In our quest to ensure public safety and security, we have come to recognize that all targets are not equal. One distinction of significance is that of a 'hard target' vs. a 'soft target'--with good examples of soft targets being schools and airplanes.
Schools are 'soft' in that they are heavily populated with largely unprotected young individuals, security is sparse, and access is easy--pretty much guaranteed by law for public institutions. Airplanes are 'soft' because at altitude, they are pressurized into being flying bombs, that a pinprick in the skin can rip apart--think: shaking a soda can and pulling the tab.
So in the case of airlines, we mitigate. Access to the craft itself is restricted to screened and trusted individuals. Every individual who boards an aircraft is screened to determine if they are a threat. Every piece of luggage is screened for explosives. Yet still, things go wrong, as with the recent takedown of the [link url="http://www.theguardian.com/world/2015/nov/04/bomb-brought-down-russian-airliner-egypt-analysis" title="Russian airliner"].

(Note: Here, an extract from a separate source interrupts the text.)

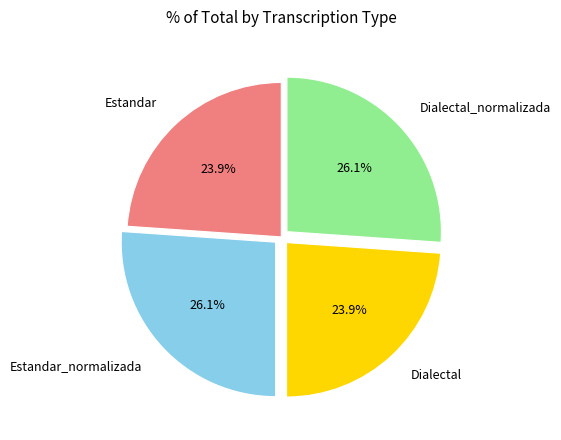

Between Dialectal and Estandar_normalizada, which is larger?

Estandar_normalizada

Schools are another matter. Functional mitigation of active shooter or bomb placement events does not yet exist. How does one prevent an individual from carrying a gun onto campus? It's an issue that's further complicated by mitigation strategies that actually encourage more guns on campus in the name of self-protection. That strategy has obvious flaws, but nonetheless has traction in some states.

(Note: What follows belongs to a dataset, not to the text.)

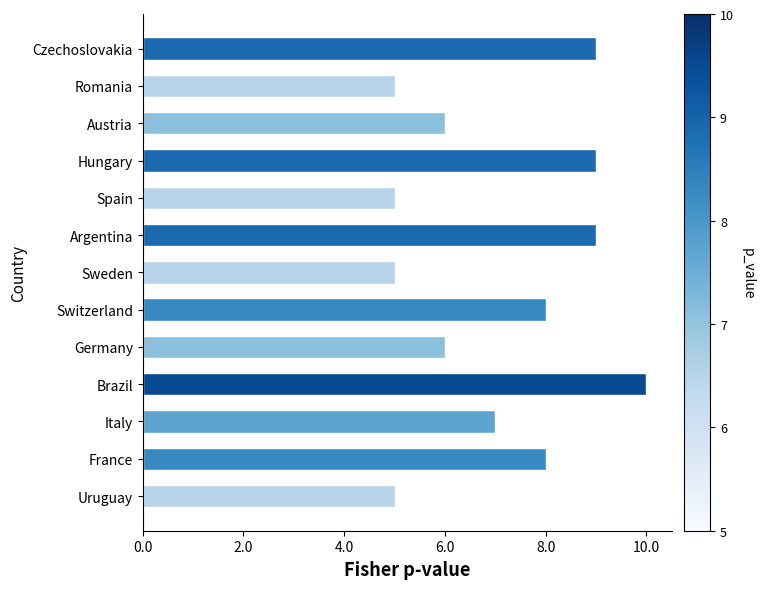

Does the chart contain any negative values?

No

What is the answer? That's your challenge in protecting the public that you serve. Increased policing? Expensive. Metal detectors at restricted access points? Really expensive. Yet we can't and shouldn't put this issue in the 'too tough to solve' category. That would be irresponsible.

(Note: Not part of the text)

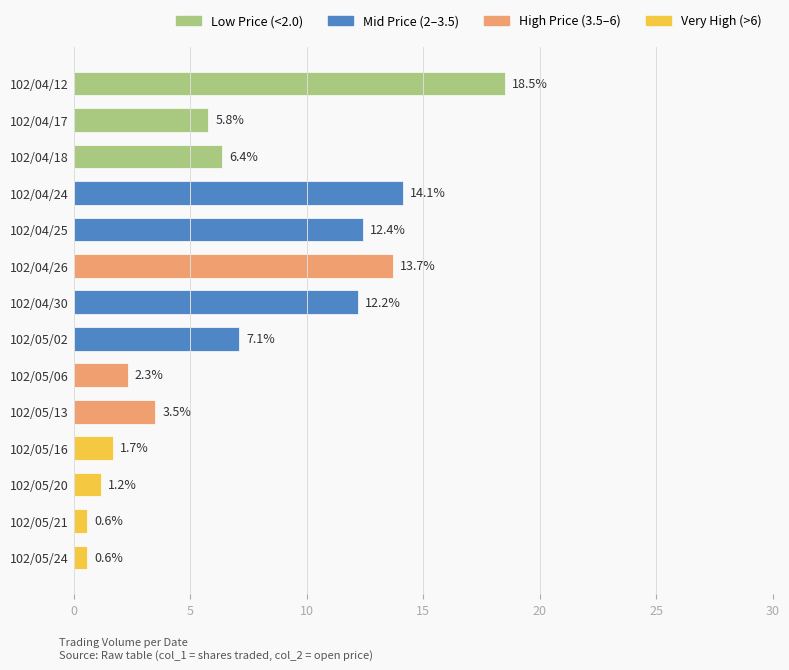

The chart shows a value of 2.3 at 102/05/06. True or false?

True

So get together with your colleagues and figure out what would work for you in your circumstance. Lives are entrusted to us as public servants, and we must fulfill our obligations.
As food for thought, consider [link url="http://www.amazon.com/Managing-Unthinkable-Preparation-Response-Leaders-ebook/dp/B015YFJCDG/ref=mt_kindle?_encoding=UTF8&me=" title="Managing the Unthinkable: Crisis Preparation and Response for Campus Leaders"], edited by Gretchen Baitaille and Diana Cordova (2014). This collection of case studies provides many ideas that may assist you in your search for your own best practice.